» **What the exercise asks**
Please reproduce the text of every item below word for word, leaving out the pictures.

▼

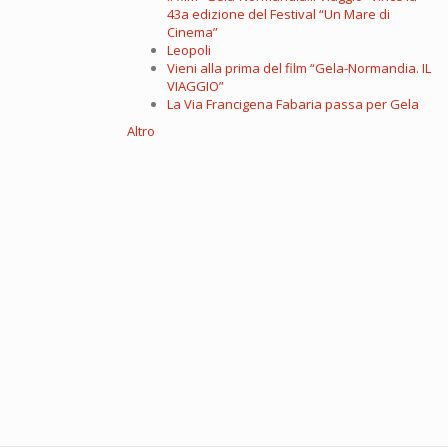
43a edizione del Festival “Un Mare di
Cinema”
Leopoli
Vieni alla prima del film “Gela-Normandia. IL
VIAGGIO”
La Via Francigena Fabaria passa per Gela
Altro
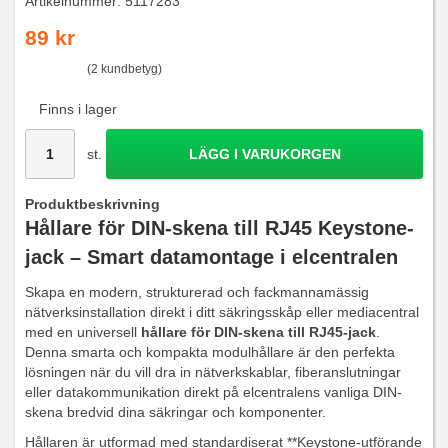
Artikelnummer:
5117283
89 kr
(2 kundbetyg)
Finns i lager
st.
LÄGG I VARUKORGEN
Produktbeskrivning
Hållare för DIN-skena till RJ45 Keystone-
jack – Smart datamontage i elcentralen
Skapa en modern, strukturerad och fackmannamässig
nätverksinstallation direkt i ditt säkringsskåp eller mediacentral
med en universell
hållare för DIN-skena till RJ45-jack
.
Denna smarta och kompakta modulhållare är den perfekta
lösningen när du vill dra in nätverkskablar, fiberanslutningar
eller datakommunikation direkt på elcentralens vanliga DIN-
skena bredvid dina säkringar och komponenter.
Hållaren är utformad med standardiserat **Keystone-utförande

▲

» **Written solution**
43a edizione del Festival “Un Mare di
Cinema”
Leopoli
Vieni alla prima del film “Gela-Normandia. IL
VIAGGIO”
La Via Francigena Fabaria passa per Gela
Altro
Artikelnummer:
5117283
89 kr
(2 kundbetyg)
Finns i lager
st.
LÄGG I VARUKORGEN
Produktbeskrivning
Hållare för DIN-skena till RJ45 Keystone-
jack – Smart datamontage i elcentralen
Skapa en modern, strukturerad och fackmannamässig
nätverksinstallation direkt i ditt säkringsskåp eller mediacentral
med en universell
hållare för DIN-skena till RJ45-jack
.
Denna smarta och kompakta modulhållare är den perfekta
lösningen när du vill dra in nätverkskablar, fiberanslutningar
eller datakommunikation direkt på elcentralens vanliga DIN-
skena bredvid dina säkringar och komponenter.
Hållaren är utformad med standardiserat **Keystone-utförande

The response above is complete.